Developing Early Warning Forecasts of Hydrological Drought Onset, Duration, and Intensity Across the Conterminous U.S. Using Machine Learning Models
John
Hammond
U.S. Geological Survey
Poster
Drought events will likely be more impactful and widespread in coming years given continued climate change. Hydrological drought, defined as abnormally low streamflows and groundwater levels, has direct impacts on agriculture, hydropower, ecosystems, public water supply, and recreation. Unlike more readily-available precipitation forecasts, forecasting streamflow drought requires accounting for storage (snow and groundwater), human modifications (diversions and reservoirs), and complex terrestrial processes. To address this challenge, the U.S. Geological Survey Water Mission Area Drought Program is working to advance early warning capacity for hydrological drought onset, duration, and severity using data-driven models. We use gradient-boosted decision tree and long short-term memory neural network modeling approaches to forecast 1-13 week streamflow percentiles across the conterminous United States (CONUS) using gridded meteorology and meteorological forecasts, modeled snow and soil moisture, and watershed properties. Forecast uncertainty is provided using quantile regression and probabilistic outputs from classification and survival models. We forecast drought for moderate (20%), severe (10%) and extreme (5%) intensity levels using seasonally varying drought thresholds. Overall, models show a strong ability to forecast severe droughts via variable streamflow percentiles in the near term, with median KGE of 0.87 for 1 week forecasts and 0.69 for 2 week forecasts, and Cohen’s Kappa values of 0.61 and 0.33. Models had weaker predictive capacity for regulated basins, drier areas of the CONUS, increasingly intense droughts, and longer lead times; for these reasons modified approaches are being explored to improve model performance.
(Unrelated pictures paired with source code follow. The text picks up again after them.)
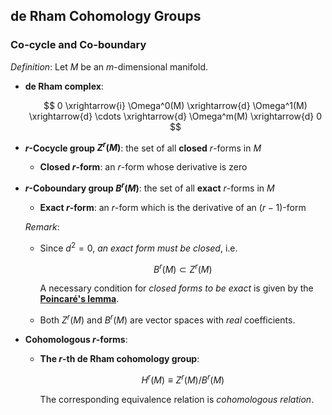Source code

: ## de Rham Cohomology Groups

### Co-cycle and Co-boundary

*Definition*: Let $M$ be an $m$-dimensional manifold.

- **de Rham complex**: 

    $$
    0 \xrightarrow{i} \Omega^0(M)
    \xrightarrow{d} \Omega^1(M)
    \xrightarrow{d} \cdots 
    \xrightarrow{d} \Omega^m(M)
    \xrightarrow{d} 0
    $$

- **$r$-Cocycle group $Z^r(M)$**: the set of all **closed** $r$-forms in $M$
    
    - **Closed $r$-form**: an $r$-form whose derivative is zero

- **$r$-Coboundary group $B^r(M)$**: the set of all **exact** $r$-forms in $M$
    
    - **Exact $r$-form**: an $r$-form which is the derivative of an $(r-1)$-form
    
    *Remark*: 
    
    - Since $d^2 = 0$, *an exact form must be closed*, i.e. 

        $$
        B^r(M) \subset Z^r(M)
        $$

        A necessary condition for *closed forms to be exact* is given by the [**Poincaré's lemma**](6_3-Poincare_Lemma.md). 

    - Both $Z^r(M)$ and $B^r(M)$ are vector spaces with *real* coefficients.

- **Cohomologous $r$-forms**:

    - **The $r$-th de Rham cohomology group**:

        $$
        H^r(M) \equiv Z^r(M) / B^r(M)
        $$

        The corresponding equivalence relation is *cohomologous relation*.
Initial results show that forecast meteorology improves KGE for 1- and 2- week horizons, and analog forecasting, which compares current weather patterns to similar patterns from the past, boosts Kappa for 1- and 2-week drought duration models. When predicting groundwater drought, initial evaluations show improvement upon persistence models for 3-12 month lead times. As we develop hydrological drought assessment and forecast tools, we are incorporating stakeholder input to design tools that complement existing drought and water supply prediction tools.